Oh and what of those graduates who left college to join the "entrepreneurs"?. They too have gone through university being taught web app development using "ASP MVC" and "Microsoft SQL" and they long to be let out into the world to play with the tech that they hear their peers are working with around the world. Admittedly, the Open source world of react and angular and what not is super exciting in terms of pace of announcements these days. And then they join their peers and everyone gets to feel excited that they are working with new things because they believe new must mean better.

---

Ultimately the answer is yes. Accidental complexity is growing faster than essential complexity. Business practices change much slower than tech in today's world. I also feel like understanding the reasons behind it is worth pondering on.
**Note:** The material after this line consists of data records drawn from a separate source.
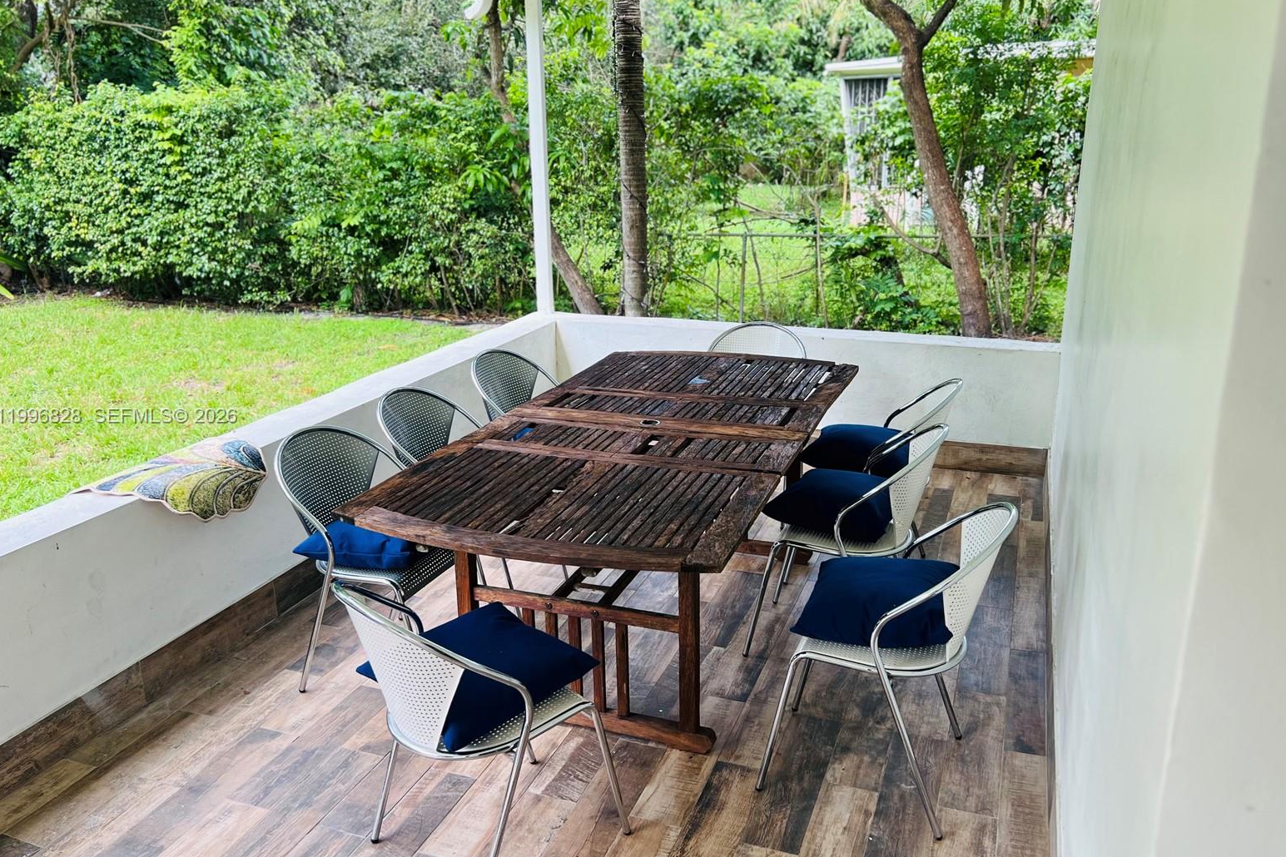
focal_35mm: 28
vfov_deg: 46.4
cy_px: 417
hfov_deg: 65.5
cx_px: 643
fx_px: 1000
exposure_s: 1/300
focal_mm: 5.7
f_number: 1.5
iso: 50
For me, I feel that a lack of mentorship has a lot to do with things. There are far too few Uncle Bob's - veterans of the software industry who've kept pace with the change and understand things with a deep historical context - who lead architectural decisions and project management at a company. It doesn't even have to be Uncle Bob level veterans. But my observation of companies from where I am shows me very clearly that after 3-5 years of being in the industry, the deeper level constant learning vanishes. Which means that the older employees and the relatively new employees have stopped growing and the mentorship they provide is based on a tiny amount of work that they've done at some point in their life.

So to recap, we have people who've come out into the industry, fascinated by the flashy stuff (which is fine! That kind of youthful enthusiasm is also needed in the eco system). These people quickly make their way up to the management level within a couple of years, and then get to push the flashy stuff, and it doesn't go beyond there. Understanding the balance between tech decisions and what's required to solve the problem efficiently for the customer doesn't happen. And then these people guide the next generation which multiplies the effect.

From my POV and from where I live, this is the service industry today. Accidental complexity is a growing beast heading towards an exponential curve.


I get your drift, mostly, but I'd say accidental complexity comes from forces more powerful than technical geekery: money.

I work at a fairly well known startup that has raised many tens of millions from VCs. Having raised this money we are now fully expected to hit quarterly numbers. In this pursuit we often end up adding random shit to the product or doing extra non-core shit to get a deal done. Product roadmap be damned.

Unless you have a principled and powerful (dictatorial, even) leader who can say "no, we should stick to our vision rather than introduce new tech debt" and enforce it through product and engineering, the accidental complexity will continue to pile on as selfish quota-carriers eat up all resources available to them.